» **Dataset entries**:
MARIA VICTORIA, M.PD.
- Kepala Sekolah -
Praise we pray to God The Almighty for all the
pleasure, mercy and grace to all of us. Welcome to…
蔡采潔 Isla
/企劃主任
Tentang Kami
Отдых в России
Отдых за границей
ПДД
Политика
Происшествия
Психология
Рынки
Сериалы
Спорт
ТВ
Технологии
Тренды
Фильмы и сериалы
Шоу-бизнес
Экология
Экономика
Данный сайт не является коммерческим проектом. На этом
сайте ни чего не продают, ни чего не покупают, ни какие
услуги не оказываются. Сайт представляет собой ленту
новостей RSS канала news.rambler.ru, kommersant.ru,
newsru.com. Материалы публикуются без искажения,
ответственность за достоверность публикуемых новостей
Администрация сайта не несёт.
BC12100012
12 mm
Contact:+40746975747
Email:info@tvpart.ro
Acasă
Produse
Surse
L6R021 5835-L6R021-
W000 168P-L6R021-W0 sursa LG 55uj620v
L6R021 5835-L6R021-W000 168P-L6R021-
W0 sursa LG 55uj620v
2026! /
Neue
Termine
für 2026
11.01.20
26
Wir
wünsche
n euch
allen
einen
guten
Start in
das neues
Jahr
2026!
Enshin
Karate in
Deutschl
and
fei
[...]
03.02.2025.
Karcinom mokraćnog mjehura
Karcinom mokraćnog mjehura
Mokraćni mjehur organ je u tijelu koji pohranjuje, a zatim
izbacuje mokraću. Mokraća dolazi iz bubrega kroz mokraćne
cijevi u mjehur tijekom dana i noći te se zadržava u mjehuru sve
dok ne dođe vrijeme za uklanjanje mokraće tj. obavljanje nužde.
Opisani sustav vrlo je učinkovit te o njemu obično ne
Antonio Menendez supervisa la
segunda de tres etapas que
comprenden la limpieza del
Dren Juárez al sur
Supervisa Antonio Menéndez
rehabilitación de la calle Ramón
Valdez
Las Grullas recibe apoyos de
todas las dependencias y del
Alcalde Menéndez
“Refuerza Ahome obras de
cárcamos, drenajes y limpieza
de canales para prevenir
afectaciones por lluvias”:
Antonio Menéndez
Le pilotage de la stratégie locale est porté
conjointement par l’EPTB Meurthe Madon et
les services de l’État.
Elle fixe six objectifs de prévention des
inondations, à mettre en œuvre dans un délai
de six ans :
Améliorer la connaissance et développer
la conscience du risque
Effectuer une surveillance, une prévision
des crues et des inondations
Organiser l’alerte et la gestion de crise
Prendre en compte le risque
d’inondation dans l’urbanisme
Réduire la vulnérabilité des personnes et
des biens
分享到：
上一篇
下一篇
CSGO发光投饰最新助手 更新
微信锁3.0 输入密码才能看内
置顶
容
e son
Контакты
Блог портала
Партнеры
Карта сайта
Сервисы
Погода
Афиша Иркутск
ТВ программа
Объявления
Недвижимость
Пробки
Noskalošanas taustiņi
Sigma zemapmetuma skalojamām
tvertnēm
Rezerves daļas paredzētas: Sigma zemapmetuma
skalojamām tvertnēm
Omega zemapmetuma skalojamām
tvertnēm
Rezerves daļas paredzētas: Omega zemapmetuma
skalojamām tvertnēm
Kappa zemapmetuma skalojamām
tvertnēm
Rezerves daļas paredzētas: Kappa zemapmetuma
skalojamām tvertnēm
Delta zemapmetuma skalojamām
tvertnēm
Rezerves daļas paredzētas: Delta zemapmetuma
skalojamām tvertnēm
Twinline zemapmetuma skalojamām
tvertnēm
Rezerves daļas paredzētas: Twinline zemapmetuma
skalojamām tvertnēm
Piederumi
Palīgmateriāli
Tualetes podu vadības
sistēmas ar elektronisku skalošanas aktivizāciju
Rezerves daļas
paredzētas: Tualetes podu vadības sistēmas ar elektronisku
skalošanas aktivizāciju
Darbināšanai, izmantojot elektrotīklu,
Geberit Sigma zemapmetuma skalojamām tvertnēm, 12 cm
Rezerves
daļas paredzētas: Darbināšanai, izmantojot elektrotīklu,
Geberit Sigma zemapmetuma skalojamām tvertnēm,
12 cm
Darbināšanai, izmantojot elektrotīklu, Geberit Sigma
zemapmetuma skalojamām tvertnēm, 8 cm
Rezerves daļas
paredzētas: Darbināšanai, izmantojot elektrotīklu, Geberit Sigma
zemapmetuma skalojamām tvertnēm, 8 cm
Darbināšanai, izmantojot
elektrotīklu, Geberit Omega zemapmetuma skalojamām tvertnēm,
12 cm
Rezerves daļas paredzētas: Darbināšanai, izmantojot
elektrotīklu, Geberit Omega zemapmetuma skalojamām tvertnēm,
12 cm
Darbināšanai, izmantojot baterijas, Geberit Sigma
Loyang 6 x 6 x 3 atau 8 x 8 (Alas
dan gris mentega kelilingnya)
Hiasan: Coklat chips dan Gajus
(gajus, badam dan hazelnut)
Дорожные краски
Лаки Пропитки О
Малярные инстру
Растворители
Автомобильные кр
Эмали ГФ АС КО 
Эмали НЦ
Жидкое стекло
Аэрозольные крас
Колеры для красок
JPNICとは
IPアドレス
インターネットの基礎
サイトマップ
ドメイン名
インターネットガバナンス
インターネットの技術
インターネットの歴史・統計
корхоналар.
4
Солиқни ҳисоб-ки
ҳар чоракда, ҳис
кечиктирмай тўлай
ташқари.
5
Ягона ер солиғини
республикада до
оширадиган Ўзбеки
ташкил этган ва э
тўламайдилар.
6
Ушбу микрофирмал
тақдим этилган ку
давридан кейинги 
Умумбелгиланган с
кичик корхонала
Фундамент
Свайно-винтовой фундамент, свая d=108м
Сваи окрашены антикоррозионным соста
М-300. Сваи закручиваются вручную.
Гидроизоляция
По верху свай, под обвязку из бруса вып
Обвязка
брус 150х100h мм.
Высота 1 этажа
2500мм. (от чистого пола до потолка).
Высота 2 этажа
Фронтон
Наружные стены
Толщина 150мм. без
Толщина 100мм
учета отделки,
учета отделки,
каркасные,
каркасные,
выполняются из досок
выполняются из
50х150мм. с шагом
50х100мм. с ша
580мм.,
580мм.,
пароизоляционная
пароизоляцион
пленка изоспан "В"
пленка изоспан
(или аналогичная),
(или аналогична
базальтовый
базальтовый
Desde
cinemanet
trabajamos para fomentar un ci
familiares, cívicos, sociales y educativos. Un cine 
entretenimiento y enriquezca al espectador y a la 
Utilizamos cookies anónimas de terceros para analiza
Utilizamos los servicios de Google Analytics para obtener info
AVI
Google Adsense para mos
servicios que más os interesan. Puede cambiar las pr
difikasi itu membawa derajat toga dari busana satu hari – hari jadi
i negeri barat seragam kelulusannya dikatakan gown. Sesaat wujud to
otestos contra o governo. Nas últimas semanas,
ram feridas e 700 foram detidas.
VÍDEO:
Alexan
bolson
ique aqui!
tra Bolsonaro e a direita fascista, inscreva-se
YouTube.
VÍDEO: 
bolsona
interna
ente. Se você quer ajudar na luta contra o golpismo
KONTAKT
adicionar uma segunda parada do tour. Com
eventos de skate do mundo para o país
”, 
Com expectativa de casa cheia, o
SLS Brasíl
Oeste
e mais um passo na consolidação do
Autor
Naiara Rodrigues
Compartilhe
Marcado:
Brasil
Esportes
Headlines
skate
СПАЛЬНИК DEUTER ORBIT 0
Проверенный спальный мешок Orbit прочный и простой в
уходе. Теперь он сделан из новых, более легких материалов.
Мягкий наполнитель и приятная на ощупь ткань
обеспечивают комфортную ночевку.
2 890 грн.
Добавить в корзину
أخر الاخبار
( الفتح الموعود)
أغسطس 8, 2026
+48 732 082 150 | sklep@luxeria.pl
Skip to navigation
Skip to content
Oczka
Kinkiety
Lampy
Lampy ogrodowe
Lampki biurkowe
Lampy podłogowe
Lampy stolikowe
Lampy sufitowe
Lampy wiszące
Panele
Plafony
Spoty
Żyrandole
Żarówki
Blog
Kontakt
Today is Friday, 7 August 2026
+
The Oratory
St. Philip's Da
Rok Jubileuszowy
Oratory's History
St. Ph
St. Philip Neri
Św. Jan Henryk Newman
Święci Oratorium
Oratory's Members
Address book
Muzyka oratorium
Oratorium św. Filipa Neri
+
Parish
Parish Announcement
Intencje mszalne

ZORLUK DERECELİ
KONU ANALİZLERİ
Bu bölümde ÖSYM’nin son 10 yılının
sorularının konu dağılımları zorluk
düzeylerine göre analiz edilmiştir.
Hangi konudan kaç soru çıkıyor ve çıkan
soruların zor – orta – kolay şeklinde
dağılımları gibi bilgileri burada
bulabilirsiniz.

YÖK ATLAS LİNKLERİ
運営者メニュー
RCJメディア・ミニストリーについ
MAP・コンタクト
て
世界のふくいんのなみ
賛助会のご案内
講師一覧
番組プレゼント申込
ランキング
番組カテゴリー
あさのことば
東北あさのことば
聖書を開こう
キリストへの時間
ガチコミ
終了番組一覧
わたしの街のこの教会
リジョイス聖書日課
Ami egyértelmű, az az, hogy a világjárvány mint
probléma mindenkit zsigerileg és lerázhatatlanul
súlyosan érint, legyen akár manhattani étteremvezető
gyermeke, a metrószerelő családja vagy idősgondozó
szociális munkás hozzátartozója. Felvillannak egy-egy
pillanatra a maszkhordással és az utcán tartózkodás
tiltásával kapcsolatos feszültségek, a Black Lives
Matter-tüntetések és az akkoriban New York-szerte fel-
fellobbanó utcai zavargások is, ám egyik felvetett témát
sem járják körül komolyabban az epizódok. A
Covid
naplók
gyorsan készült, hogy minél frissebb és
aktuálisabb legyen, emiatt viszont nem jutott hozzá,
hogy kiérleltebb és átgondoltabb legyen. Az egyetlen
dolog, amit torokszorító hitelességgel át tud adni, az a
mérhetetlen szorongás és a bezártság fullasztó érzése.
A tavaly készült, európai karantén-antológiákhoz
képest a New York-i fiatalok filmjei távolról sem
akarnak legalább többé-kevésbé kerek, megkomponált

» **Assignment**: Where a line of the records includes "Delta", copy it.

» **Solution**:
Delta zemapmetuma skalojamām
Rezerves daļas paredzētas: Delta zemapmetuma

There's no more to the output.